Investoren lassen sich überzeugen

Seit der Kotierung hat sich die Einstellung der Investoren gegenüber Sandoz grundlegend verändert. Am besten beschreibt den Stimmungsumschwung wohl die Entwicklung des Kurs-Gewinn-Verhältnisses (KGV) auf Basis der Gewinnschätzungen der nächsten zwölf Monate. Lag es zum Zeitpunkt des Börsengangs noch bei rund 10 und im Rahmen anderer Generikahersteller, sind es mittlerweile fast 15, auf Basis des diesjährigen Gewinns sogar 18.

Damit haben die Titel ein Niveau erklommen, das sich mit dem Gewinnpotenzial des Unternehmens nach wie vor erklären lässt. Sandoz kann als Hybrid zwischen einem reinen Generikahersteller und einem Pharmakonzern betrachtet werden. Entsprechend sollte auch die Bewertung zwischen den beiden Polen liegen, wo sie nun auch ist.

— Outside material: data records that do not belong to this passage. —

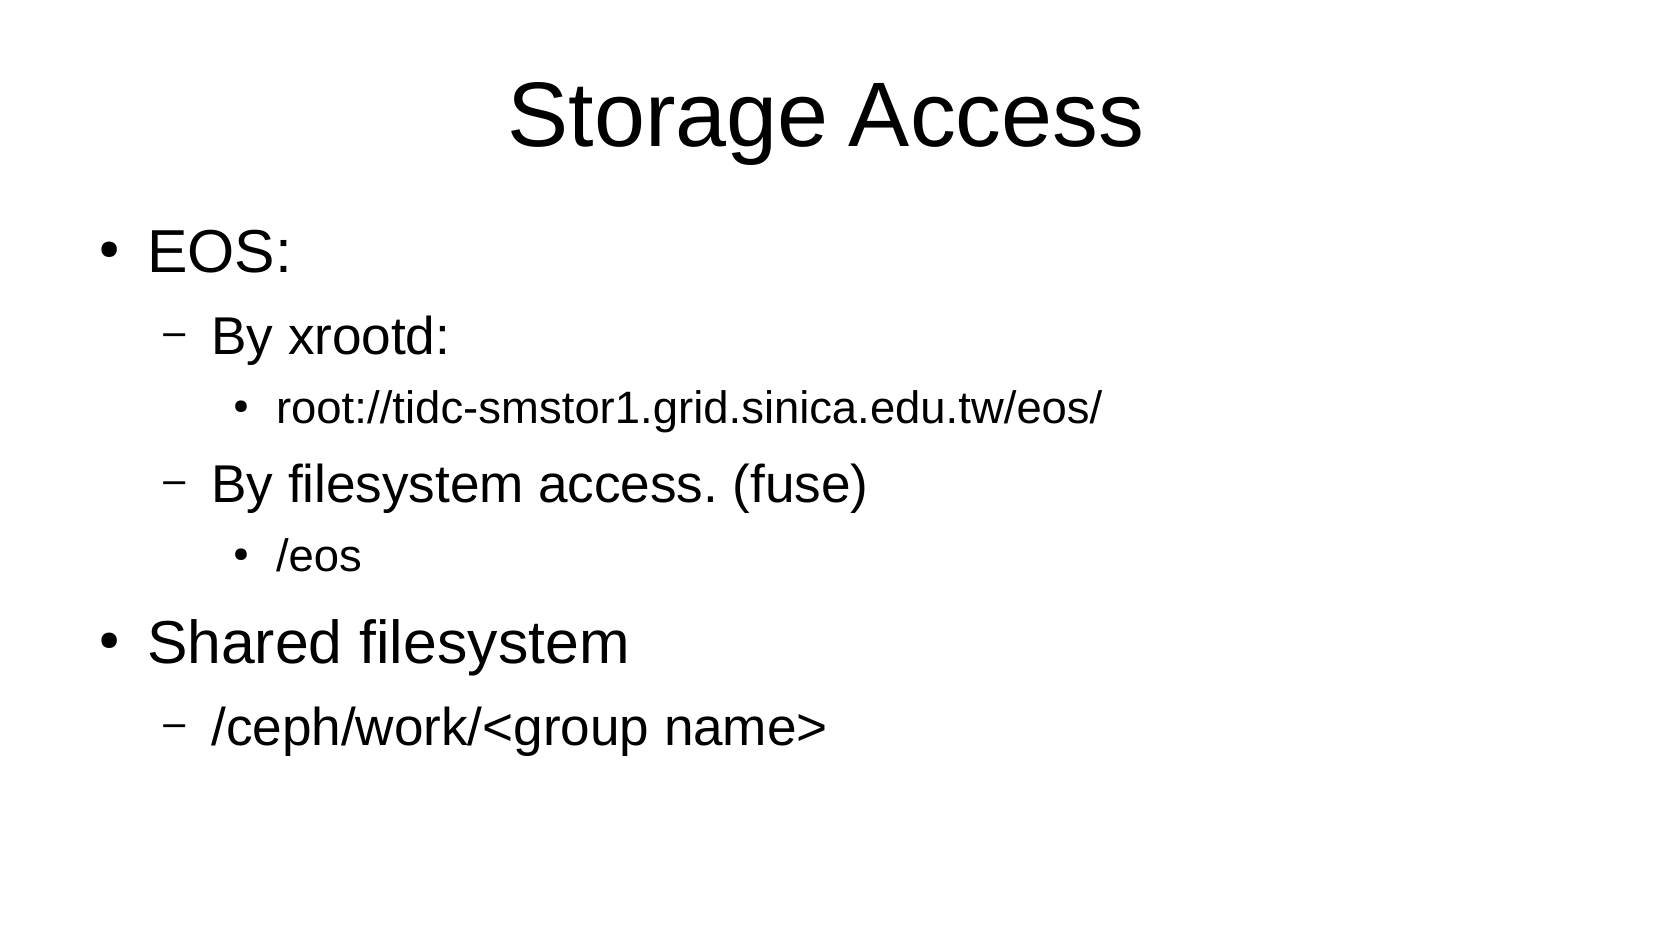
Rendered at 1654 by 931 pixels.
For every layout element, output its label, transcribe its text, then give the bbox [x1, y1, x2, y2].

list EOS: By xrootd: root://tidc-smstor1.grid.sinica.edu.tw/eos/ By filesystem access. (fuse) /eos Shared filesystem /ceph/work/<group name> [82, 217, 1571, 758]
title Storage Access [82, 37, 1571, 193]
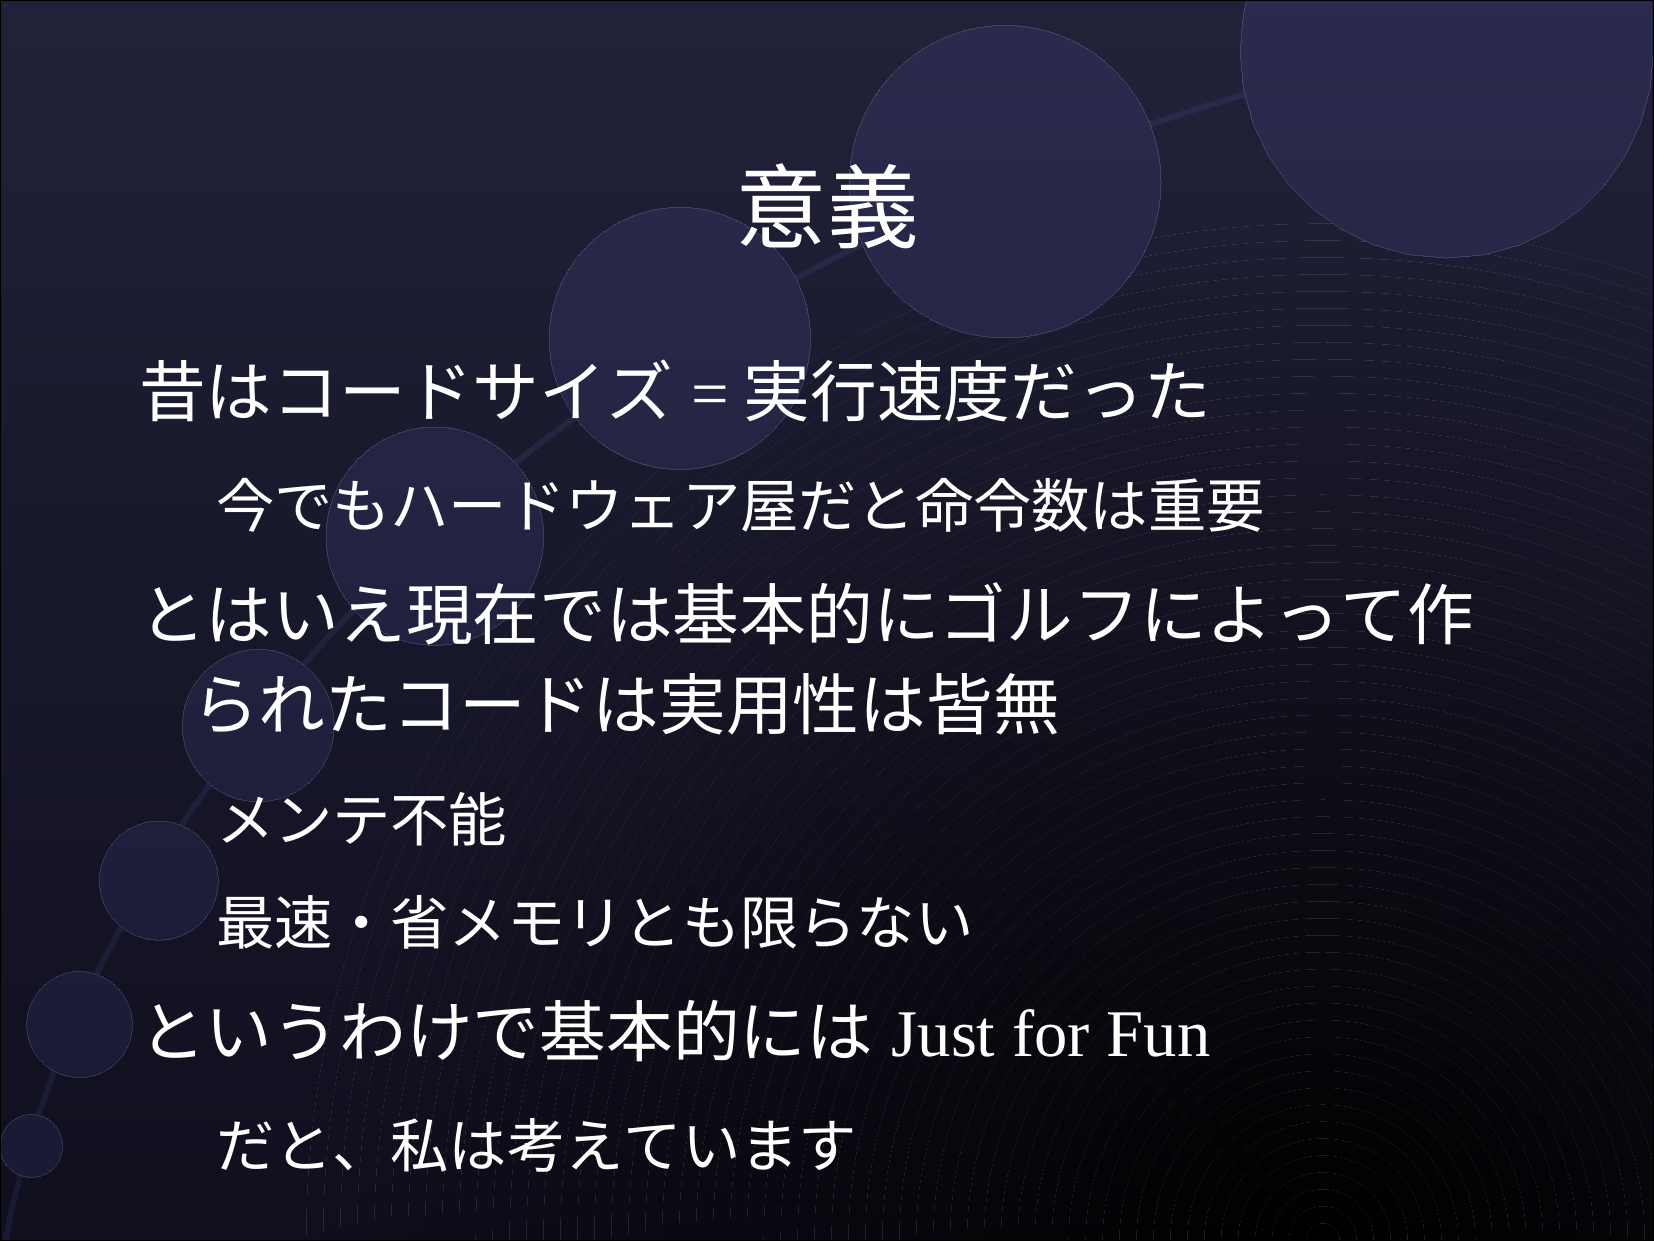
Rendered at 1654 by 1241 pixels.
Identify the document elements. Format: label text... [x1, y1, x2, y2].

list 昔はコードサイズ=実行速度だった 今でもハードウェア屋だと命令数は重要 とはいえ現在では基本的にゴルフによって作られたコードは実用性は皆無 メンテ不能 最速・省メモリとも限らない というわけで基本的にはJust for Fun だと、私は考えています [121, 344, 1534, 1127]
title 意義 [121, 102, 1534, 311]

Selbst wenn es nicht zu einer weiteren Bewertungsexpansion kommen sollte, bleiben die Aussichten für Sandoz vielversprechend. Die Qualität der Produktpipeline lässt eine helle Zukunft erwarten. The Market geht weiterhin davon aus, dass sich ein Engagement in Sandoz auszahlen wird.